So, much masking later, I got the black, silver and red detailing done on the body of the helicopter. Gad, that’s hard work on something with so much rivet detail—very difficult to mask effectively without one pesky rivet being right on the edge of the masked region, allowing a tiny leak of paint. I was a little busy with a scalpel blade and a toothpick tidying up edges, but I’ve drawn a veil over that part of the proceedings.
Here are the major components, sprayed up with gloss and ready for the application of decals:
You can see I managed to get a consistent curve on the main rotor blades.
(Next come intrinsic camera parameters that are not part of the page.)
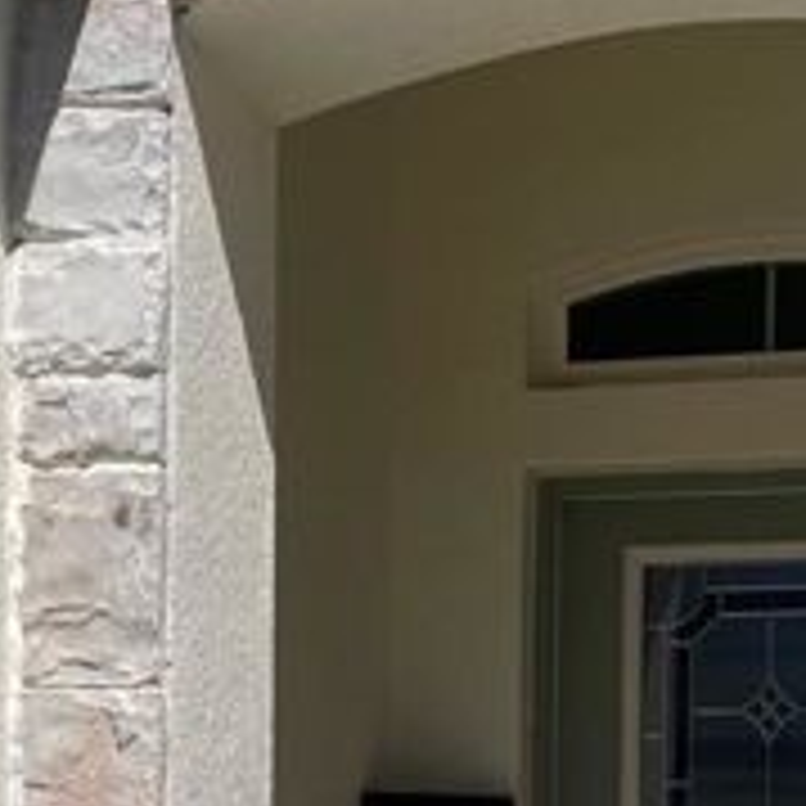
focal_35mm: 87
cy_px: 919
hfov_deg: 19.9
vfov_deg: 19.0
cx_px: 421
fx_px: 2292
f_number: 1.6
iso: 32
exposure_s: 1/10989
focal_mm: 5.1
The “Old 66” decal set is very nice: a lot of detail for the Apollo 13 recovery, and a lot of spare bits and pieces from which you could turn out an Apollo 12 recovery version of the same aircraft. It’s an oddity of the Apollo 13 livery that the port and starboard sides of this aircraft are slightly different—the starboard side seems to have been repainted and then remarked with slightly different stencils, while the port side kept the original Apollo-12-vintage markings.
The decals themselves are quite thick, which is good news for those as hamfisted as me—I managed not to tear any of them! But it also makes them a little difficult to bed down. They also seem to be oddly water-repellent, so that they kept fixing in place just before I had them where I wanted them. Easily enough fixed, however, with another brushload of Micro Set for the final tweak, and then a little bit of kitchen towel to soak away the excess. At this point those damn rivets created more problems—the thick decals were a little reluctant to drape over them, and I got little silver patches of trapped air along the rivet lines. So lots of work with a fine needle, a little cautious thumb pressure to milk out the air, and several applications of Micro Sol. But at the end of the day the decals turned out really well, and I’d certainly rather have a bit of extra work with robust decals than have the things fall apart in my hands during application.
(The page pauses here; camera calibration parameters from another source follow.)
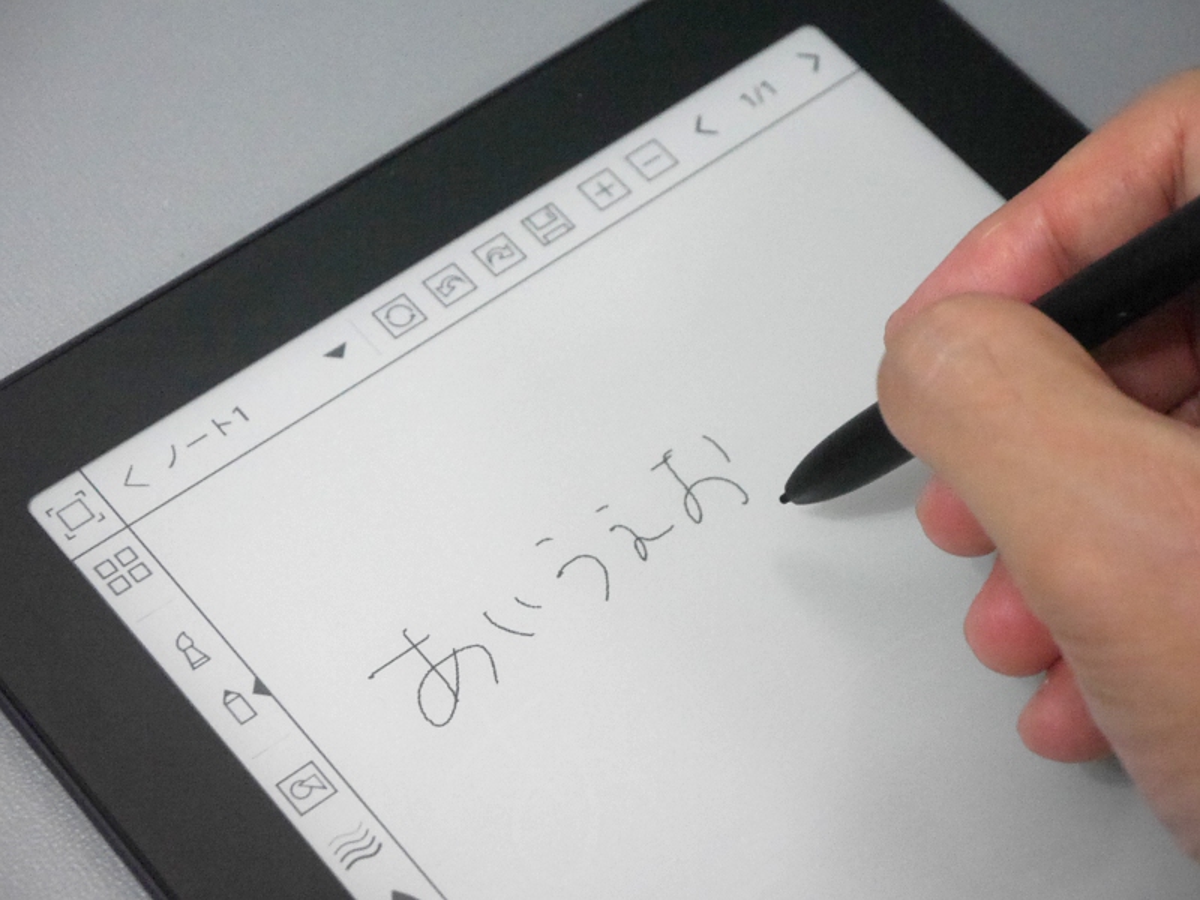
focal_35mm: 84
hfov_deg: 23.3
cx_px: 600
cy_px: 450
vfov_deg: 17.6
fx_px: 2912
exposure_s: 1/80
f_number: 5.6
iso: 2500
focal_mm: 42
A quick rinse to get ride of the residue of all that Micro Sol, and then another couple of coats of airbrush varnish to seal the decals. This time, I added a little matt to my gloss varnish, to give me a silk finish.
Then the horror of removing the masking from the transparencies. It’s so much easier when you can mask and paint them separately, but it wasn’t really an option with this model. So the masks were thickened up with layers of paint and varnish, and there was a lot of scalpel work to get them off with minimal damage to the thin lines of the painted canopy.
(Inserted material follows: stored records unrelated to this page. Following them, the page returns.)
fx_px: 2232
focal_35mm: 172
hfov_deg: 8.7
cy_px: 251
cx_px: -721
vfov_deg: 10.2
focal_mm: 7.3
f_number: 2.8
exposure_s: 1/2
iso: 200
So here she is, awaiting her rotors:
She’s sitting a little nose down, which is irritating me slightly. The problem is the tail wheel, which in the real machine has a scissoring compression structure that partially collapses on the ground and dangles in flight. Airfix have tried for a one-size-fits-all approach, so the tail wheel assembly provided is neither collapsed enough for the ground nor extended enough for flight. I’m going to just look at it for a while, because I suspect I could do a fair bit of damage and come up with an even more unsatisfactory appearance if I try to fix this.
The canopy is going to take a fair bit of tidying up. The paint’s a little uneven, and there are slightly scadded patches on some of the transparencies that I can probably improve with another application of Quick Shine.
I confess I find canopy painting at this scale a little demoralizing—there’s always something not right!